_Assignment:_ Copy the following items line for line, beginning at the line that has "Which series contains the lowest Y value?" and stopping after the line that has "What are all". Leave out the pictures.

*** Source records ***

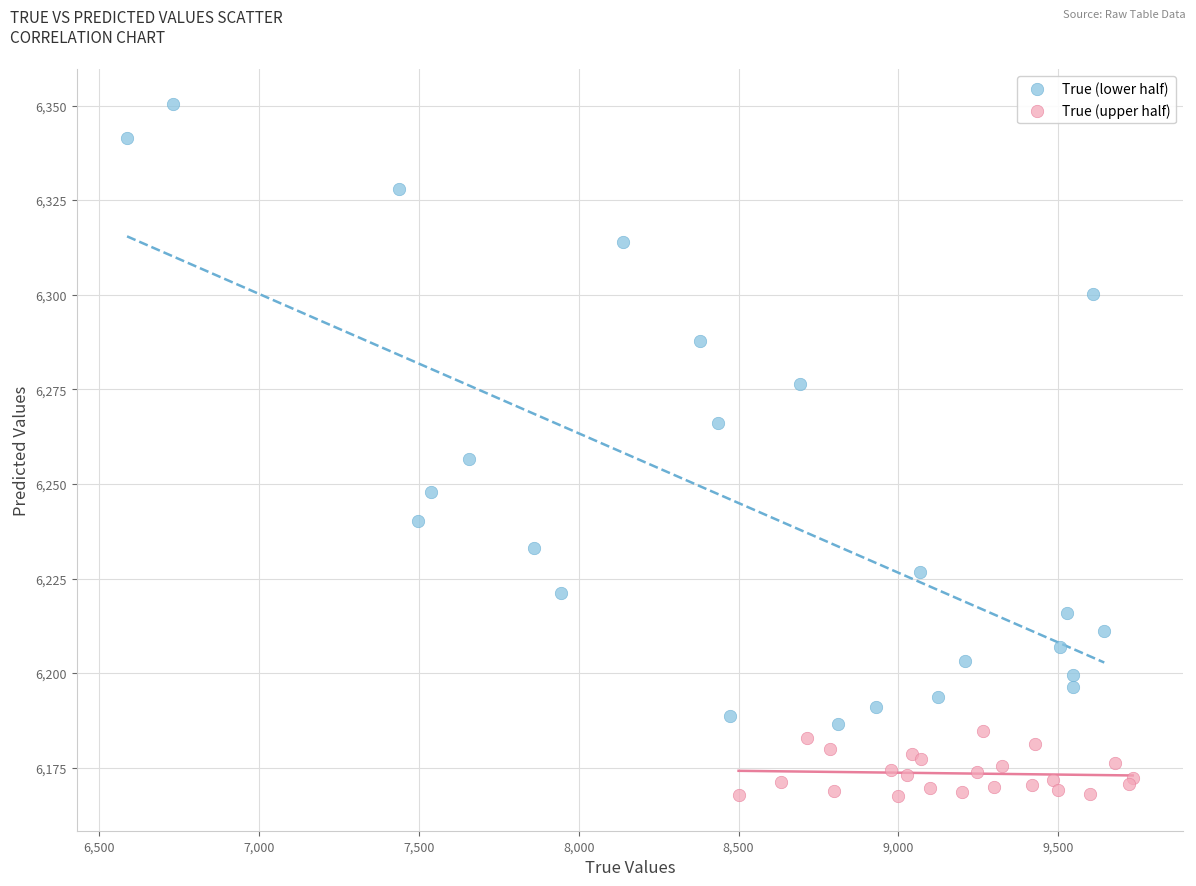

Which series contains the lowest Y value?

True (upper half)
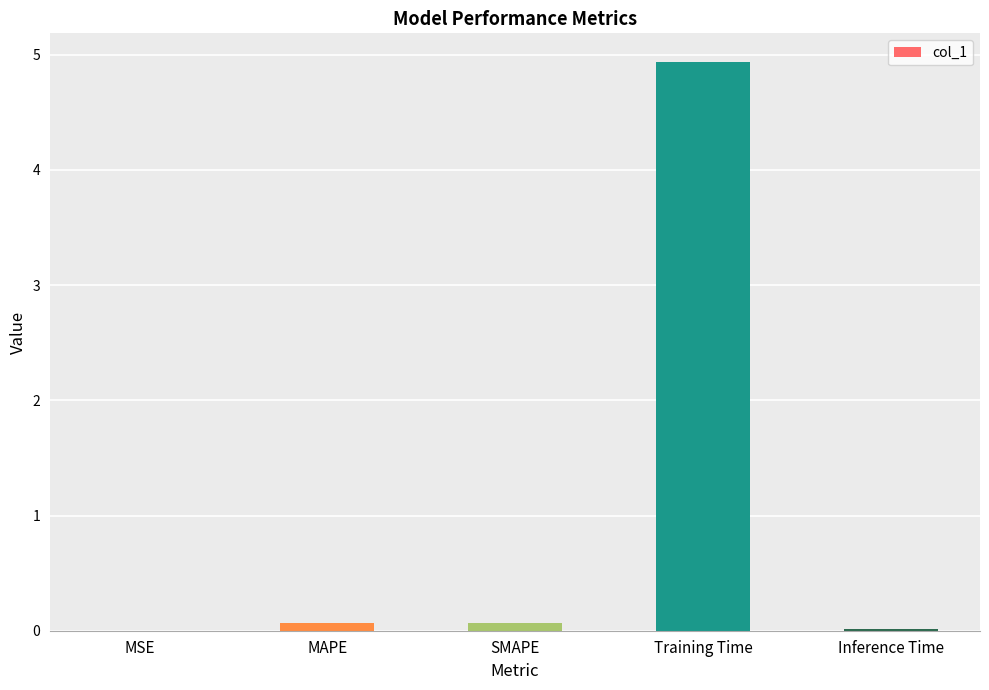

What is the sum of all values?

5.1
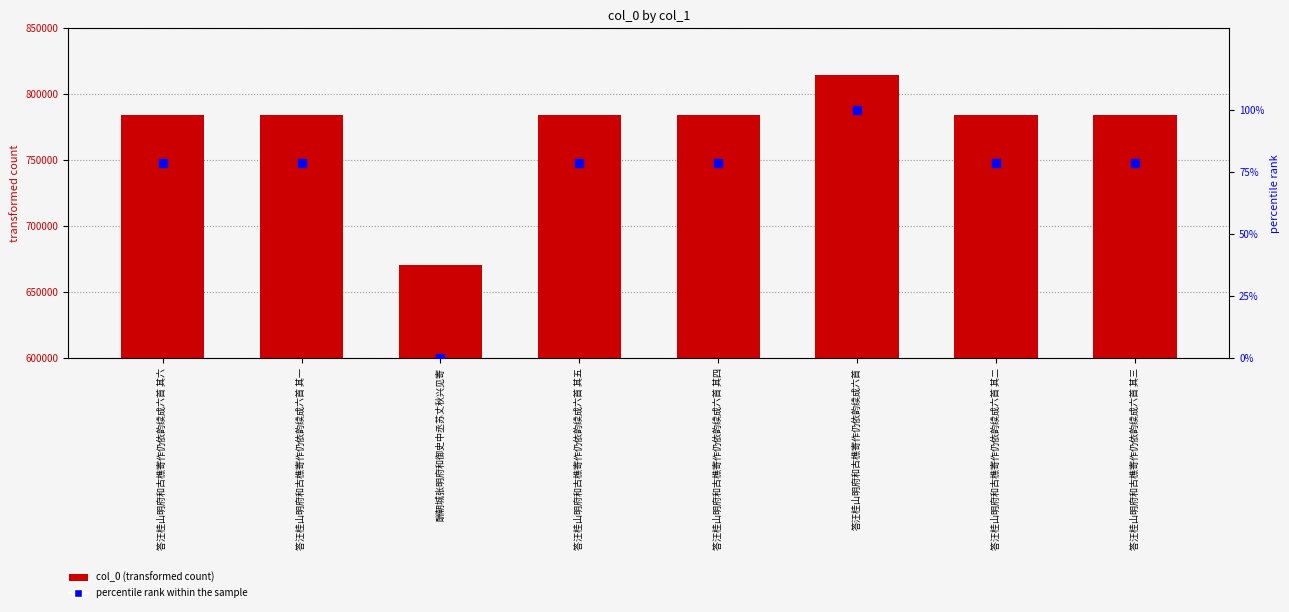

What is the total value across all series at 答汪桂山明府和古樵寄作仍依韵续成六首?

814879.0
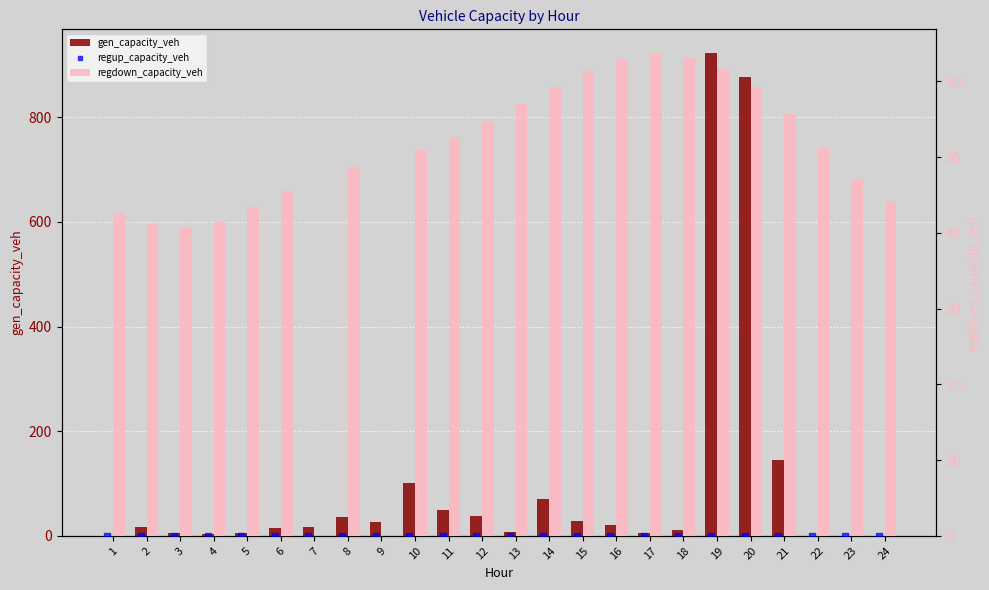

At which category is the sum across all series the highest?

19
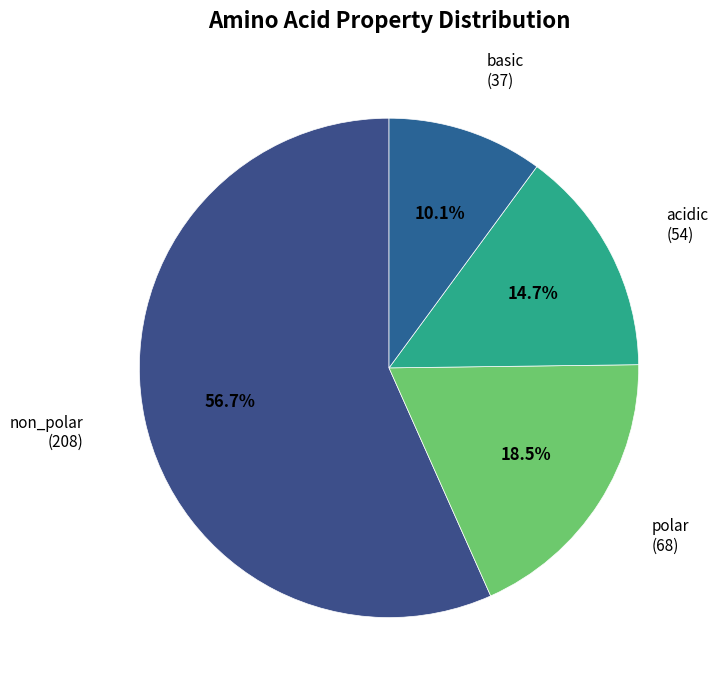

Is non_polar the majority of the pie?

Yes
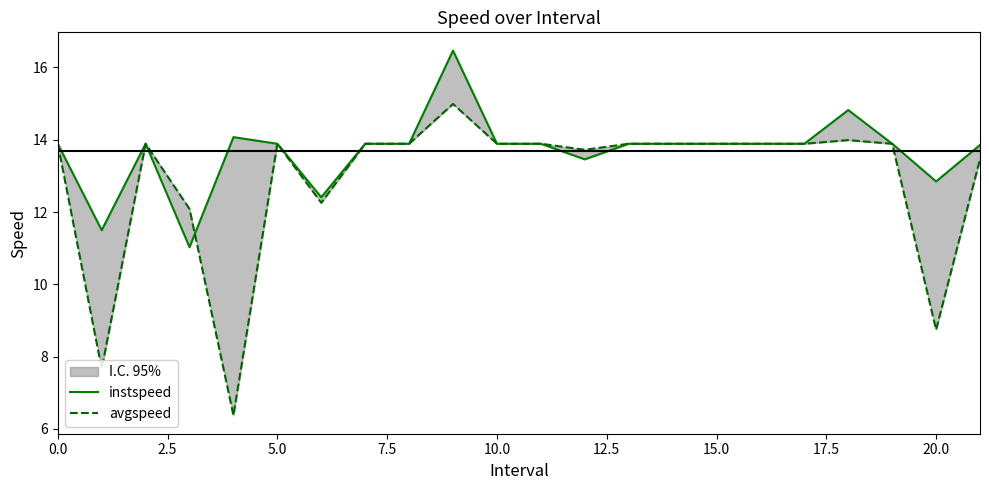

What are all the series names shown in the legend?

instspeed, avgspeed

***
*** Source records ***

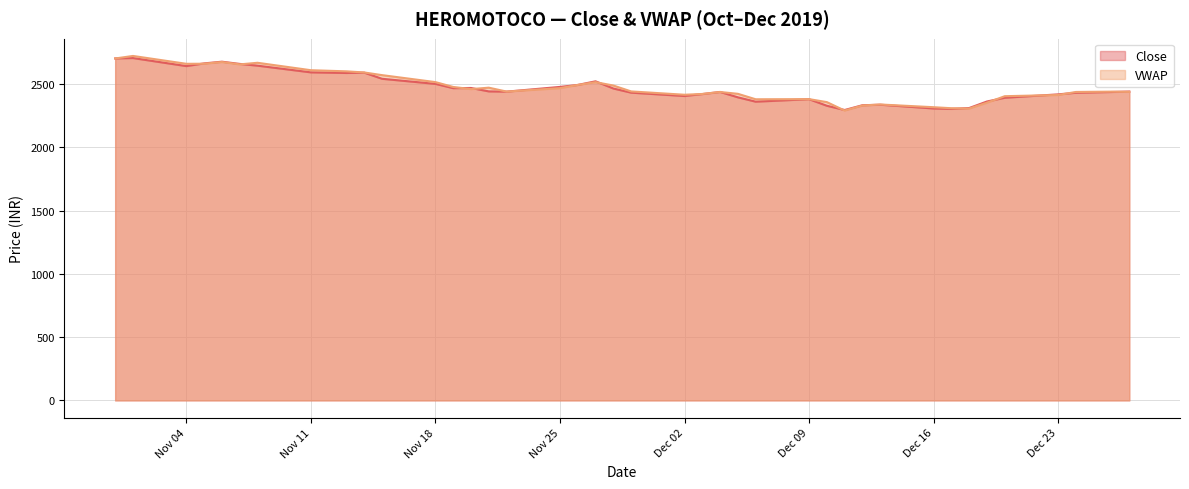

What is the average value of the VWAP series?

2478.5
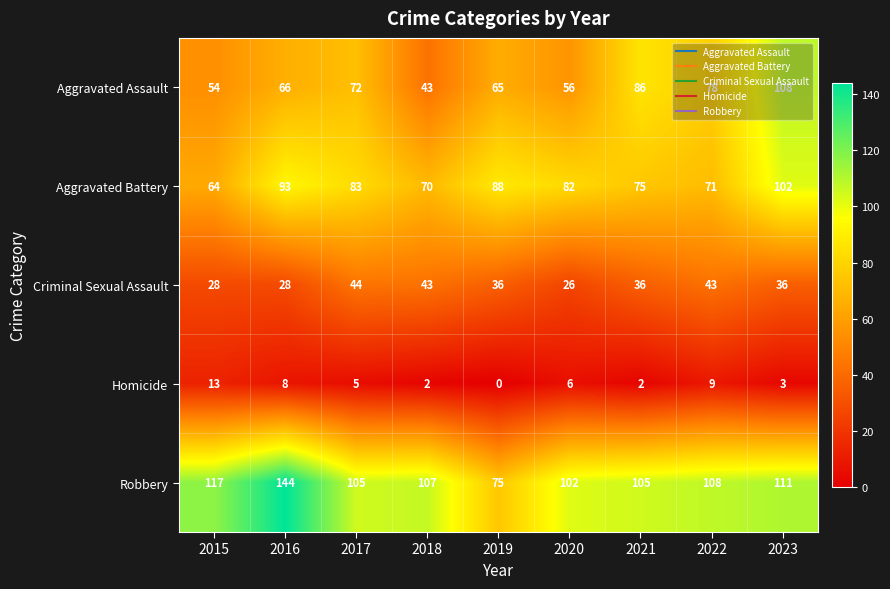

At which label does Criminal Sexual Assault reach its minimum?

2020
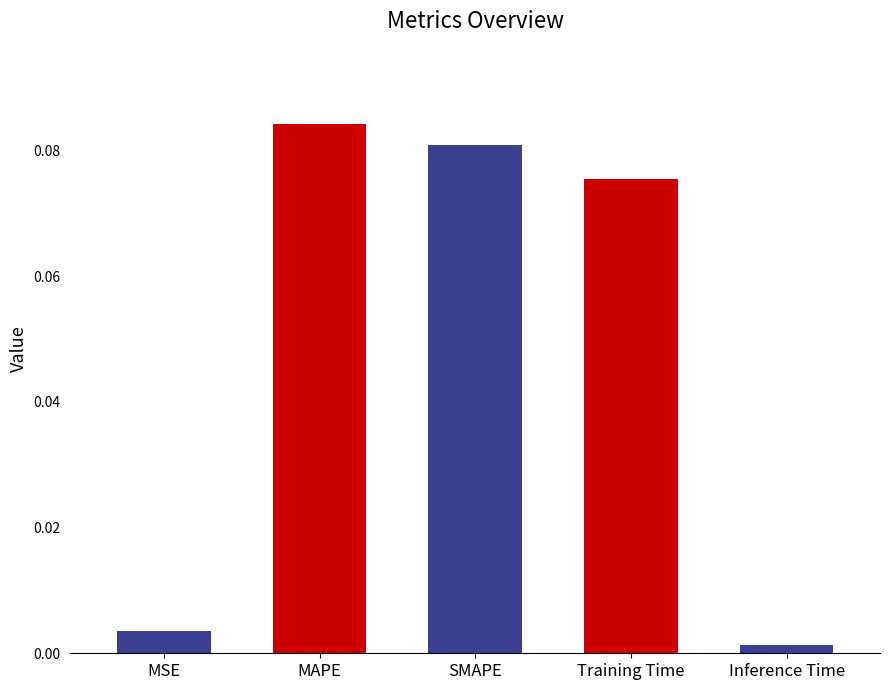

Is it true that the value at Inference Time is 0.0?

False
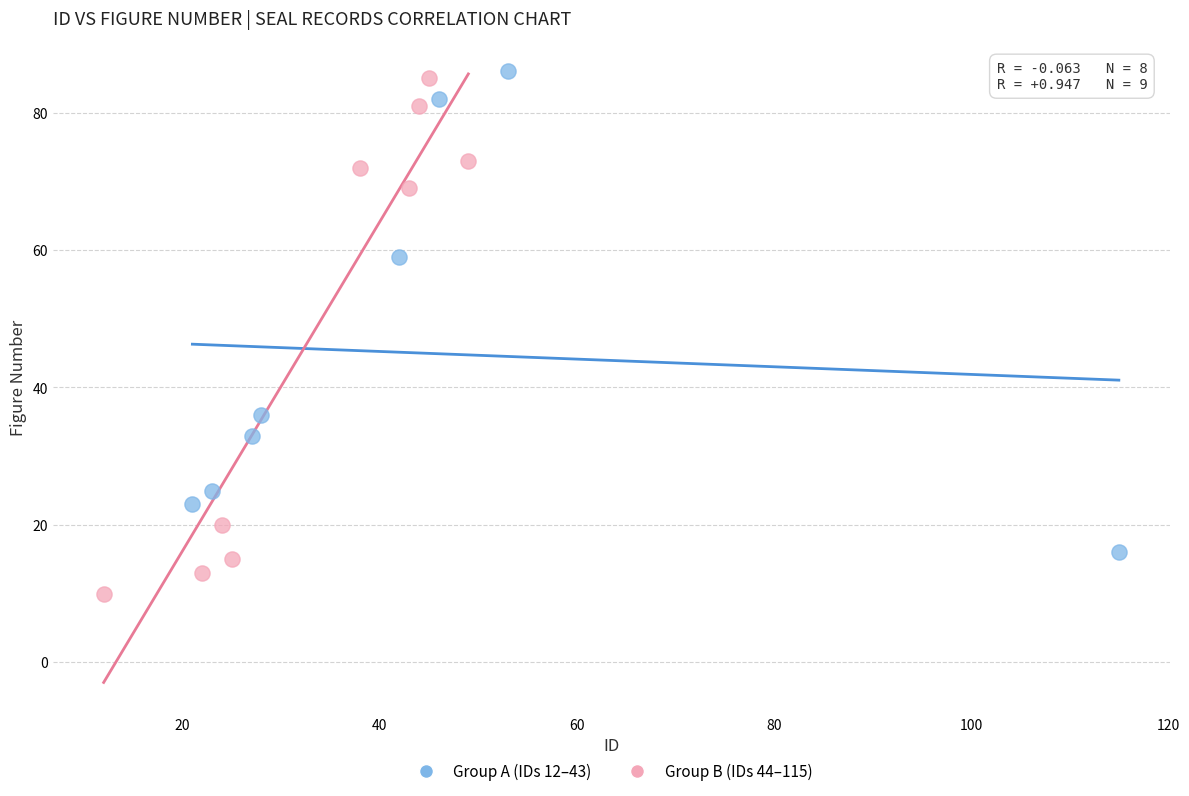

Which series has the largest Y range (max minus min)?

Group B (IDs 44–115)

***
*** Source records ***

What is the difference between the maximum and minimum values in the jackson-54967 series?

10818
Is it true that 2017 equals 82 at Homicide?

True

***

_Written answer:_
Which series contains the lowest Y value?

True (upper half)

What is the sum of all values?

5.1

What is the total value across all series at 答汪桂山明府和古樵寄作仍依韵续成六首?

814879.0

At which category is the sum across all series the highest?

19

Is non_polar the majority of the pie?

Yes

What are all the series names shown in the legend?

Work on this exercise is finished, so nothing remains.